**Given task A:**
Decide whether each statement agrees with the forum discussion about Pharasma and vampires: (i) the Ulfen paladin had a patron deity when the campaign began; (ii) the Whispering Tyrant is described as a lich; (iii) the last poster's DM knows more about Golarion than the poster does. For each, answer yes or no and quote the deciding words of the discussion.
**Given task B:**
Continue the forum discussion about Pharasma and vampires from the point where it stops.

---- Selected passage

This specific situation has been discussed to death in the Carrion Crown forum, but it basically comes down to gods not being blinded by hate and being able to see the forest for the trees. Pharasma and the Paladin having gods would be more concerned with the plans of the Whispering Way than they would be with a nest of vampires living in equilibrium with a city for centuries. That isn't to say that they don't care if their follower just ignores the vampires, far from it. But it does mean that they would put the priority on stopping the Way and leaving cleaning out the vampire nest for after. Especially if working with the vampires means learning more and more about the nest and how they operate so they can be taken out easier later.
I'm dealing with this very issue in my Carrion Crown campaign as well. The Ulfen paladin, who did not have a patron deity when it started, is a recent convert to Pharasma. He understands the greater need, the greater goal that the group is trying to accomplish. Does he like it? Not by any means. But the player told me that he's looking at it in the same manner that Blade did in Blade II. He's using the time to learn all he can about the vampires, their spawn and their mortal servants. I commended him on his patience, something his character was never known for previously.
Responding to the OP I would just say "no". The church of Pharasma doesn't give a damn about the greater good. They're neutral. Everything dies in the end and sooner or later is largely irrelevant. So take that Daylight, the stakes and as much garlic as you can bear and do unto the foul abominations.
That's almost like what is going on. Here let me correct it. All that is going on, and the cleric/paladin meets Urgathoa. Urgathoa says I'll finance you to go kill this vampire. Cleric/paladin says okay, "I mean Pharasma, your archrival who stands against you in all things, well all except for this I guess is practicle right?"
No, sorry. It both contradicts the setting material and it breaks sense of belief. Otherwise we might see some Clerics of Pharasma casting Animate Dead, when it was practicle.
"As a follower of Pharasma, you detest Urgathoa, Orcus, and all those who exult in undeath, for they represent both a corruption of natural existence and a vile bending of the will of Pharasma."
"The church despises the undead as abominations to the natural order, and all priests follow the church’s teachings about undead without question; creating undead is forbidden, and controlling existing undead is frowned upon, even by evil Pharasmin priests."
To respond to several things here:
1) Asking my DM isn't going to help, as his knowledge of Golarion is generally less than mine, and I'm not particularly well-read on the subject.
2) When I said greater good, I meant greater good as far as Pharasma sees it - in this case, opposing the Whispering Tyrant, a lich that wants to kill the entire world and raise them all as undead.
3) While I could just barely see my character tolerate working with the vampires for a short time in order to get necessary information about Tar-Baphon (with the full intention of destroying the vampires after the info is gathered), the idea of hunting down a "serial killer of vampires" and stopping him? Absurd. He's not a serial killer! He's destroying abominations whose very existence blasphemes Pharasma.

--------
---- Given entries

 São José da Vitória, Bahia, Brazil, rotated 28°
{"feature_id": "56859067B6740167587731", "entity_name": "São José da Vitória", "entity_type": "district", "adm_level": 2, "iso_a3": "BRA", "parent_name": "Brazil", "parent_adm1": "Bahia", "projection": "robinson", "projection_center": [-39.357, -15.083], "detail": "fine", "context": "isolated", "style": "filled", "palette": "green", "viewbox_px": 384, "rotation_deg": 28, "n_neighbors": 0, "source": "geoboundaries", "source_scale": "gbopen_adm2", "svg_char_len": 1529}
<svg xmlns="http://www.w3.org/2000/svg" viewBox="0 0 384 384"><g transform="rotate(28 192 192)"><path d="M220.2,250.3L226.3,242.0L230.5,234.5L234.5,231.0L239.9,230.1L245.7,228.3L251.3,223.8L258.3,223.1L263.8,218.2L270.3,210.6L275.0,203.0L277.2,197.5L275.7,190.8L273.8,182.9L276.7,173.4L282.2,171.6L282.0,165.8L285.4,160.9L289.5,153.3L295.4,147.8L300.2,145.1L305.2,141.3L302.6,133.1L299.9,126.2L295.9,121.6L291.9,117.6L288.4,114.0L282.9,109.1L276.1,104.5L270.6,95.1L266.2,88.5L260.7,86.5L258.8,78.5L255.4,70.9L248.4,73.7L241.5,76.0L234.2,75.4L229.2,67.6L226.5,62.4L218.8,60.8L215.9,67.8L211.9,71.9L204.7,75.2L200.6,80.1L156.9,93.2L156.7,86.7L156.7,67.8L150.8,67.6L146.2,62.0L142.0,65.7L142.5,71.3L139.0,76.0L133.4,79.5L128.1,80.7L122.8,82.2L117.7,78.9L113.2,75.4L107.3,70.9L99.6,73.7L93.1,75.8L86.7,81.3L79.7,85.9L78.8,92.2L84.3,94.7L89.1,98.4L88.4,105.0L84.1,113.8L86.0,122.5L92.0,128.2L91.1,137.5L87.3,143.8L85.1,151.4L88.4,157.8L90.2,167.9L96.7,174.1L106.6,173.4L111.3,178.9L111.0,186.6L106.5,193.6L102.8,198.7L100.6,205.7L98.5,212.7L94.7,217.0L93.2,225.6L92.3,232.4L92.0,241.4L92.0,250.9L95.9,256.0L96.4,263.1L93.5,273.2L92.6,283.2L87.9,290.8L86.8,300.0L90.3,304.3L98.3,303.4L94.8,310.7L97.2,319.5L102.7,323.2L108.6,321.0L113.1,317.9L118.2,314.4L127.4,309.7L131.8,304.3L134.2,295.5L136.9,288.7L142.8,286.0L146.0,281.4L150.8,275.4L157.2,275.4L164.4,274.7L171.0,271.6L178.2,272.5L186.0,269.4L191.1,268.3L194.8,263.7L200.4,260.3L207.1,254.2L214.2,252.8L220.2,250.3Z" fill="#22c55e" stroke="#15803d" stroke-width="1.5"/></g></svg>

--------
---- Given entries

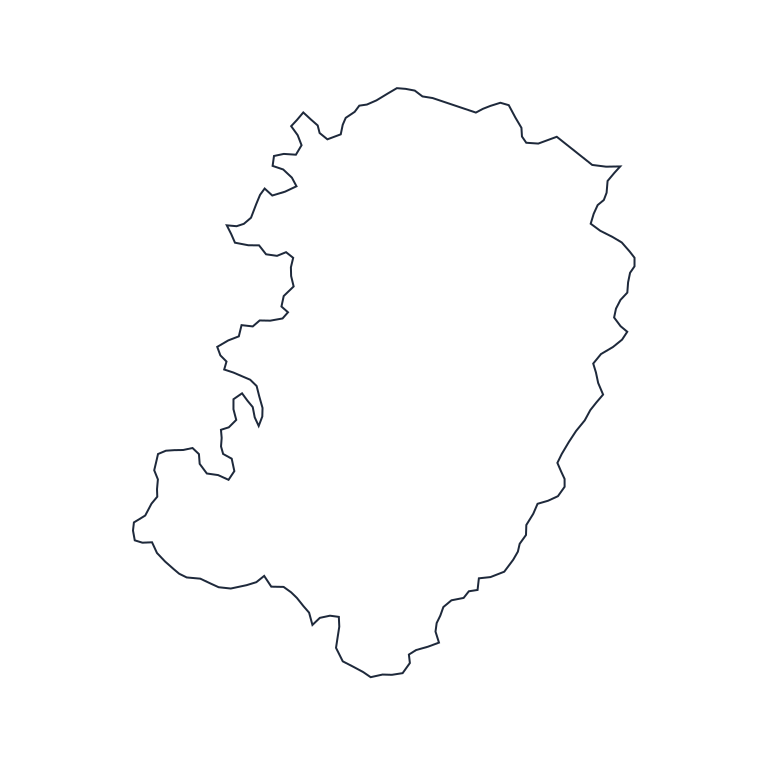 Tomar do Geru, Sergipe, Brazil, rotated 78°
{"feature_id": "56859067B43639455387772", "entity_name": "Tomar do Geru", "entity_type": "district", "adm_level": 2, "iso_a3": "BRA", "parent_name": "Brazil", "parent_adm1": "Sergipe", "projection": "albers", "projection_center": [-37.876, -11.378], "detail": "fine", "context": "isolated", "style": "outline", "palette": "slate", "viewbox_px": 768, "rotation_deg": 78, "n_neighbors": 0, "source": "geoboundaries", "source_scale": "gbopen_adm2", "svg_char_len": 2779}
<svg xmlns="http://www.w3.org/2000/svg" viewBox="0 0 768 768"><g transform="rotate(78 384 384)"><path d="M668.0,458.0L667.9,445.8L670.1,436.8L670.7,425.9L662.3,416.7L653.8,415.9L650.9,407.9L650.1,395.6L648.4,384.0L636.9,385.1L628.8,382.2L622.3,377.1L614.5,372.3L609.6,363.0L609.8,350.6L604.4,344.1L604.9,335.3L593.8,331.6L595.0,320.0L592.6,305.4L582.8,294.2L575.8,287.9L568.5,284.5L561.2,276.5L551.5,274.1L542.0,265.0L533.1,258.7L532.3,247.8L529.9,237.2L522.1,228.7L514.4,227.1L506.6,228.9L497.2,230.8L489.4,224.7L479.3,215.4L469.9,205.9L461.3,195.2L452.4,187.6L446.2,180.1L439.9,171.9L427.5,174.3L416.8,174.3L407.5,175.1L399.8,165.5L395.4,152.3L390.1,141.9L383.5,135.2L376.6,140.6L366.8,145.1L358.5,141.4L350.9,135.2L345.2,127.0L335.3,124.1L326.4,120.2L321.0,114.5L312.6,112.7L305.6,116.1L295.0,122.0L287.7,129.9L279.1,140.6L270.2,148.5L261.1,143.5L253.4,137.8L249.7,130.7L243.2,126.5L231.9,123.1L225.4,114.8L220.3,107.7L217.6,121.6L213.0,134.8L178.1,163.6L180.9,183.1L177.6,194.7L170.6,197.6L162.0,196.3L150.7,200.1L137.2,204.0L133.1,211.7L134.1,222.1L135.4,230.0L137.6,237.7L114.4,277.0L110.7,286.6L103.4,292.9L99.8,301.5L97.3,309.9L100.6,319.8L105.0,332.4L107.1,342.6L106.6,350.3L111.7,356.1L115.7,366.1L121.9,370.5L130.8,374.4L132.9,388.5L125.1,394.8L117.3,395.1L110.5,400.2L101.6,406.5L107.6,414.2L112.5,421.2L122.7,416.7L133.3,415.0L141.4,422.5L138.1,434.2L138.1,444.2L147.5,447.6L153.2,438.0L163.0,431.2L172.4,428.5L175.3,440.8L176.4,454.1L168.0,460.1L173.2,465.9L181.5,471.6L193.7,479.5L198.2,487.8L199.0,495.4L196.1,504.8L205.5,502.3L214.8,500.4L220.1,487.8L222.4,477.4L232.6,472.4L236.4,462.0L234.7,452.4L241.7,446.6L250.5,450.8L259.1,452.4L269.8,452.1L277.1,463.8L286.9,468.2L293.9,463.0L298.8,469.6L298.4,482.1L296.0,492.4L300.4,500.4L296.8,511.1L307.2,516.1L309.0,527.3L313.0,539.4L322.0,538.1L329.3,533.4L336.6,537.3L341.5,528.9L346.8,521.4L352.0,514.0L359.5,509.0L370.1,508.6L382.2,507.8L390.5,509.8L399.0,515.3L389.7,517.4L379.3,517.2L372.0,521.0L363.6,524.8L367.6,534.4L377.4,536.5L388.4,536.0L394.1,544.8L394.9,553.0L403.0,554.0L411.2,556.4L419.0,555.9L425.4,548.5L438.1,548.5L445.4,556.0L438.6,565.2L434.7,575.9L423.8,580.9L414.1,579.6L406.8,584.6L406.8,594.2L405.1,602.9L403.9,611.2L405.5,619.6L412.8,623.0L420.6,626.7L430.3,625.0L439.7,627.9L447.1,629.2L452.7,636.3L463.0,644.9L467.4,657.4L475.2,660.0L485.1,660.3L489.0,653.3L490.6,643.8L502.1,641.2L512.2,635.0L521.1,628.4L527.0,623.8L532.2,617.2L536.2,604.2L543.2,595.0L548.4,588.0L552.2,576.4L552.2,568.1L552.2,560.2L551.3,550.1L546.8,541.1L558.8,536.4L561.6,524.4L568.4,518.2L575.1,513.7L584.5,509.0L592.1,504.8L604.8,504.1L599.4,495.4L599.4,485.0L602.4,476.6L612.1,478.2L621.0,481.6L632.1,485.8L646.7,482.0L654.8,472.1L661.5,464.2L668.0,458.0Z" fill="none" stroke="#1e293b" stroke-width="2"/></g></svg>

--------

**Task answer A:**
(i) No: "did not have a patron deity when it started"
(ii) Yes: "a lich that wants to kill the entire world and raise them all as undead"
(iii) No: "his knowledge of Golarion is generally less than mine"

**Task answer B:**
I guess my only real option is to pretend to work with the vampires while being loaded down with anti-undead spells, and once we get the info, unload on them. By no means will I assist in killing or causing any harm to the vampire hunter, however. Pretty sure this character is going to die in the attempt, since two of the other party members most likely won't help, but oh well.
In their eyes he is a serial killer but that's a different discussion entirely. As for this problem the book does adress howto treat the situation. The whispering way worships urgathoa, pharasma's sworn enemy, so working with the vampires for the information is a nescessary evil to one of pharasma's followers. You get the info stop the way and then return to purge the city, that is my reccomendation.
As I have been reading through this thread and thinking about things, these quotes say a lot of what I would have posted. The text says a cleric of Pharasma will not create or control undead. This says nothing about tolerating one long enough in order to complete a goal larger than just the destruction of these undead. You can despise something, yet tolerate it, in extreme circumstances.
What are you trying get at here. I'm having a hard time understanding what you've written.
This I understand, as you're quoting from Faiths of Balance. I consult it as well as the write up for Pharasma in Trial of the Beast, which says pretty much the same thing. FoB has these items as well.
"Whether depicted as the midwife, the prophet, or the reaper, Pharasma is a cold goddess with responsibility for the ultimate fate of all
The majority of the this is important, but the most important is this passage - 'Though she can read the patterns and is said to know the fate of every life as it enters the world, she also understands the inconsistency of prophecy, and holds such knowledge close to her chest,
Free will implies choice and those that act in her name are free to choose how they will best serve her. This is further reflected with the following:
"You follow Pharasma because you believe in fate, and in the inescapable path of destiny. Everyone worships the goddess to some extent, for not even the most hubristic of mortals or gods can deny that hers is the hand that shepherds souls into the afterlife, sending those bound to other gods to their rightful destinations. It’s said that even Aroden was judged after his death by the Lady of Graves.
Note that the word 'often' is used when it speaks of adventurers and the destruction of undead. Many times. Frequently. That is the definition of often. It does not mean every time or always. Often, as it is used here, gives the follower of Pharasma the opportunity to examine situations pertaining to undead as they encounter them and judge how best to deal with them on a case by case basis. Many times, the answer may be wholesale destruction. Sometimes it is not. How that runs counter to the setting is something I have trouble understanding.
Pharasma would then strip the Cleric of all divine abilities or the Paladin would then fall from grace, as they have just sinned against their own faith, willingly, or done what is expressly tabboo. I don't have a problem house rulling around it. I also don't even follow this myself.
My point is that I do not approciate Paizo writting this sort of stuff into their AP, particularly one that otherwise focusses so much on the exact oppostie of this scenerio, and not giving an alternate way for this to go down. It's poor writting, in my opinion. This is not a moral quandry, and there isn't a ethical choice here. This is not, in any way, an issue about making a less evil choice than the evil choice. It's setting the players up for failure, and then trying to had wave it as not that important.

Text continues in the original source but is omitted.